(Stored data entries)
.....

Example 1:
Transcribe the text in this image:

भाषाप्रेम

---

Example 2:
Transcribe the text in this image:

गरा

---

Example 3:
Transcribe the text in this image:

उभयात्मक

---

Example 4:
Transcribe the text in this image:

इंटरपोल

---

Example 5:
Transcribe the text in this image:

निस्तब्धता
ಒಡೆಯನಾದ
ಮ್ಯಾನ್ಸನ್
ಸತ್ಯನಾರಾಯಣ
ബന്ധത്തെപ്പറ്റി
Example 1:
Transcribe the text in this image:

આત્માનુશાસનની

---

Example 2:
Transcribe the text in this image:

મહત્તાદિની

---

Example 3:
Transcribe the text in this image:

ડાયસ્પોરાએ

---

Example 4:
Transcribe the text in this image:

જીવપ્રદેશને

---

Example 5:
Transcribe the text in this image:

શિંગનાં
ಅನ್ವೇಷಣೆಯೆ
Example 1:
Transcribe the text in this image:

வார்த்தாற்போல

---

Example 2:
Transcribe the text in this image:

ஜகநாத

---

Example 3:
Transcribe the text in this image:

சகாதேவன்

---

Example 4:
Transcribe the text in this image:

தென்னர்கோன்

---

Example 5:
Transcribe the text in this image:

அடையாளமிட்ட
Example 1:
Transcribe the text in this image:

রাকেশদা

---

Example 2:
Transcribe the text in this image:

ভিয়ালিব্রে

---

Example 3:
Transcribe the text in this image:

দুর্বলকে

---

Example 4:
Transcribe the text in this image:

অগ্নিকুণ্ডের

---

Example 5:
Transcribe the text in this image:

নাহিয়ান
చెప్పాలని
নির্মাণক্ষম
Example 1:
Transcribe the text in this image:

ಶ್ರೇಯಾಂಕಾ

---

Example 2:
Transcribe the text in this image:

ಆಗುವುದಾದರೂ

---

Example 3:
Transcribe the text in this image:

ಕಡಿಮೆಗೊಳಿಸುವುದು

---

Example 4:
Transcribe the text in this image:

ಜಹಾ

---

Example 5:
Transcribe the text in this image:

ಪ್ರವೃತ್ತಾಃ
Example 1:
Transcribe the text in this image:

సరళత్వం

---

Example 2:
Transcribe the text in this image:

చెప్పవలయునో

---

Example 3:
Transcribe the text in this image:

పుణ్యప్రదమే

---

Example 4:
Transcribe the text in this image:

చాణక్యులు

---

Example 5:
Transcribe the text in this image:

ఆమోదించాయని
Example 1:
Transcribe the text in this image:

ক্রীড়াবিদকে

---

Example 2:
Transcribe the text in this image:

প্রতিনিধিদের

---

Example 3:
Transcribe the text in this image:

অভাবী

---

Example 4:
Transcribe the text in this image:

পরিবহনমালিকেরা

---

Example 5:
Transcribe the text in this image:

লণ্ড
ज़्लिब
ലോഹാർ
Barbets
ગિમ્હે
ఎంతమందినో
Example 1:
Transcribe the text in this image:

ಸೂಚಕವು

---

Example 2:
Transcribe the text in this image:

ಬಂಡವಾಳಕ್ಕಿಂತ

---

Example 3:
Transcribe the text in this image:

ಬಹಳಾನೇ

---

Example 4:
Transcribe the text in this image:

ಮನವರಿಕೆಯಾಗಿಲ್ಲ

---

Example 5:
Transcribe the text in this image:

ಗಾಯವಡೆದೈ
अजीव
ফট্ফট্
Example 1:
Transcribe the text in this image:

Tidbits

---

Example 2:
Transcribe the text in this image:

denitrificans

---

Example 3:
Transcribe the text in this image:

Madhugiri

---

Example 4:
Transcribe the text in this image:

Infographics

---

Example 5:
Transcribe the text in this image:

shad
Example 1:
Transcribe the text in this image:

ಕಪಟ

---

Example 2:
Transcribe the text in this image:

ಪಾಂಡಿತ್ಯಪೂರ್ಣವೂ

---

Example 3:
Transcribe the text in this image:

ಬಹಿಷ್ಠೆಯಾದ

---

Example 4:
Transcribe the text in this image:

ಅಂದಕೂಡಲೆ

.....

[DIRECTIONS FOR THIS TASK]: The response should be an exact copy of every line above.

[RESULT OF THIS EXERCISE]:
Example 1:
Transcribe the text in this image:

भाषाप्रेम

---

Example 2:
Transcribe the text in this image:

गरा

---

Example 3:
Transcribe the text in this image:

उभयात्मक

---

Example 4:
Transcribe the text in this image:

इंटरपोल

---

Example 5:
Transcribe the text in this image:

निस्तब्धता
ಒಡೆಯನಾದ
ಮ್ಯಾನ್ಸನ್
ಸತ್ಯನಾರಾಯಣ
ബന്ധത്തെപ്പറ്റി
Example 1:
Transcribe the text in this image:

આત્માનુશાસનની

---

Example 2:
Transcribe the text in this image:

મહત્તાદિની

---

Example 3:
Transcribe the text in this image:

ડાયસ્પોરાએ

---

Example 4:
Transcribe the text in this image:

જીવપ્રદેશને

---

Example 5:
Transcribe the text in this image:

શિંગનાં
ಅನ್ವೇಷಣೆಯೆ
Example 1:
Transcribe the text in this image:

வார்த்தாற்போல

---

Example 2:
Transcribe the text in this image:

ஜகநாத

---

Example 3:
Transcribe the text in this image:

சகாதேவன்

---

Example 4:
Transcribe the text in this image:

தென்னர்கோன்

---

Example 5:
Transcribe the text in this image:

அடையாளமிட்ட
Example 1:
Transcribe the text in this image:

রাকেশদা

---

Example 2:
Transcribe the text in this image:

ভিয়ালিব্রে

---

Example 3:
Transcribe the text in this image:

দুর্বলকে

---

Example 4:
Transcribe the text in this image:

অগ্নিকুণ্ডের

---

Example 5:
Transcribe the text in this image:

নাহিয়ান
చెప్పాలని
নির্মাণক্ষম
Example 1:
Transcribe the text in this image:

ಶ್ರೇಯಾಂಕಾ

---

Example 2:
Transcribe the text in this image:

ಆಗುವುದಾದರೂ

---

Example 3:
Transcribe the text in this image:

ಕಡಿಮೆಗೊಳಿಸುವುದು

---

Example 4:
Transcribe the text in this image:

ಜಹಾ

---

Example 5:
Transcribe the text in this image:

ಪ್ರವೃತ್ತಾಃ
Example 1:
Transcribe the text in this image:

సరళత్వం

---

Example 2:
Transcribe the text in this image:

చెప్పవలయునో

---

Example 3:
Transcribe the text in this image:

పుణ్యప్రదమే

---

Example 4:
Transcribe the text in this image:

చాణక్యులు

---

Example 5:
Transcribe the text in this image:

ఆమోదించాయని
Example 1:
Transcribe the text in this image:

ক্রীড়াবিদকে

---

Example 2:
Transcribe the text in this image:

প্রতিনিধিদের

---

Example 3:
Transcribe the text in this image:

অভাবী

---

Example 4:
Transcribe the text in this image:

পরিবহনমালিকেরা

---

Example 5:
Transcribe the text in this image:

লণ্ড
ज़्लिब
ലോഹാർ
Barbets
ગિમ્હે
ఎంతమందినో
Example 1:
Transcribe the text in this image:

ಸೂಚಕವು

---

Example 2:
Transcribe the text in this image:

ಬಂಡವಾಳಕ್ಕಿಂತ

---

Example 3:
Transcribe the text in this image:

ಬಹಳಾನೇ

---

Example 4:
Transcribe the text in this image:

ಮನವರಿಕೆಯಾಗಿಲ್ಲ

---

Example 5:
Transcribe the text in this image:

ಗಾಯವಡೆದೈ
अजीव
ফট্ফট্
Example 1:
Transcribe the text in this image:

Tidbits

---

Example 2:
Transcribe the text in this image:

denitrificans

---

Example 3:
Transcribe the text in this image:

Madhugiri

---

Example 4:
Transcribe the text in this image:

Infographics

---

Example 5:
Transcribe the text in this image:

shad
Example 1:
Transcribe the text in this image:

ಕಪಟ

---

Example 2:
Transcribe the text in this image:

ಪಾಂಡಿತ್ಯಪೂರ್ಣವೂ

---

Example 3:
Transcribe the text in this image:

ಬಹಿಷ್ಠೆಯಾದ

---

Example 4:
Transcribe the text in this image:

ಅಂದಕೂಡಲೆ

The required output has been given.